Art and Artisanship: Code and Data
I recently visited the Linkedin profile of a web developer friend of mine. His name is Shaun Russell, and he's an excellent developer.
On his profile, he calls himself an artisan.
To me, its a marvelous way of thinking of coding.
A master coder is absolutely an artisan, sometimes of incredible genius.
Artisanship means mastering something to the point of self-expression.
It's the difference between this:
A nice chair that works, is even handsome.
It is solid.
It works.
But it doesn't have a voice.
It doesn't have opinions or establish its own conventions.
And this:
A chair that makes a statement.
It expresses something about the wood that is being used;
about the body that will sit in it.
It even expresses philosophical opinions about what the form of the chair means.
But it is still definitely a chair for being sat upon.
When it comes to code, sometimes the artisanship is obvious.
You might see a site that displays in an unusual way, perhaps it has interesting scroll effects, or animations when clicks and hovers and form submissions happen.
But just as often, the artisanship is hidden.
You might catch a glimpse of it when content changes smoothly without reloading the page.
You might be able to see it if you investigate the source code and see how few elements there are, or how the styles and scripts are neatly organized into logical groupings.
Sometimes artisanship in code is obvious, but just as often it is hidden in the source.
This craftsmanship relates to content strategies, frameworks deployed, and systemic logics that reflect the developer's views on what role an interface should play in a user's life, and who the user is, and what the creator of the organization wants to say about itself.
If you were to talk with a coder about what techniques, languages, and frameworks they do and don't like, you will start to get the expressive language that denote not only opinions, but also a desire for self-expression.
"Functional programming cannot not be a chaotic, bulky mess."
We've got someone who values order, structure, and cleanness and abhors looseness and whimsy.
"With today's processors, strong typing is just a waste of keystrokes."
Here we have someone who loves speed, and is not worried about practical considerations like fuel efficiency.
"Typescript is very nice. It keeps javascript from being its own worst enemy."
Here we have someone who is humanistic and psychoanalytical.
All of this is very helpful for giving developers the respect they deserve, but ultimately it is not art.
Developers deserve respect, but almost nothing of what you see online is art.
But what of art?
I have been mulling over the question "what is art for the personal computer?" for a long time.
Good art activates the mind and the emotions, and allows the audience to have their reactions.
In some way, all good art stands on its own, independent of the artist.
If artisanship in coding is in the code, then artistry is in the data.
The difference between art and craft is basically this:
An elegant image of a stylish woman, crafted and designed to sell a product.

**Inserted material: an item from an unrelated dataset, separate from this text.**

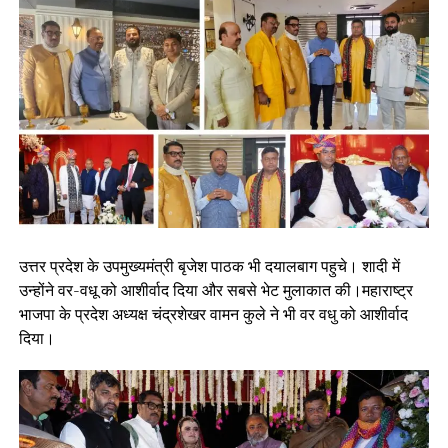
उत्तर प्रदेश के उपमुख्यमंत्री बृजेश पाठक भी दयालबाग पहुचे। शादी में
उन्होंने वर-वधू को आशीर्वाद दिया और सबसे भेट मुलाकात की।महाराष्ट्र
भाजपा के प्रदेश अध्यक्ष चंद्रशेखर वामन कुले ने भी वर वधु को आशीर्वाद
दिया।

The mastery of makeup, lighting, framing, and typesetting are all on display, but if this image fails to help sell Shontex (whatever that is), then it really isn't serving its purpose at all.
vs this:
Willem de Kooning's Woman 1: A masterful work of art utilizing an incredible arsenal of brushstrokes and colors.
It also depicts a woman, but what makes it art is that it draws the viewer into a unique relationship with the subject and allows the viewer to have her own reaction to it.
Code is the form, but data is the content.
A banking website may be craftily created, but its function has to work for a bank, or it fails.
A personal website may be very expressive, but it usually sells its owner.
So, if you want to create a truly artistic website or application, you have to provide data to the user, and then completely give up on all the platitudes:
- Don't make the world a better place
- Don't help people work better
- Don't help people be their best selves
- Don't try to sell anything, including yourself.
We have reactions to the data all around us, whether it's products on Amazon, or news items in a feed.
If a website or application is to be art, it cannot have a prescribed purpose.
Most of the time, we don't realize how we're being manipulated, or just battering ourselves with emotionally draining content.
Breaking the spell of that data is what art can do, but you have to find a way of letting go of all that built-up intention.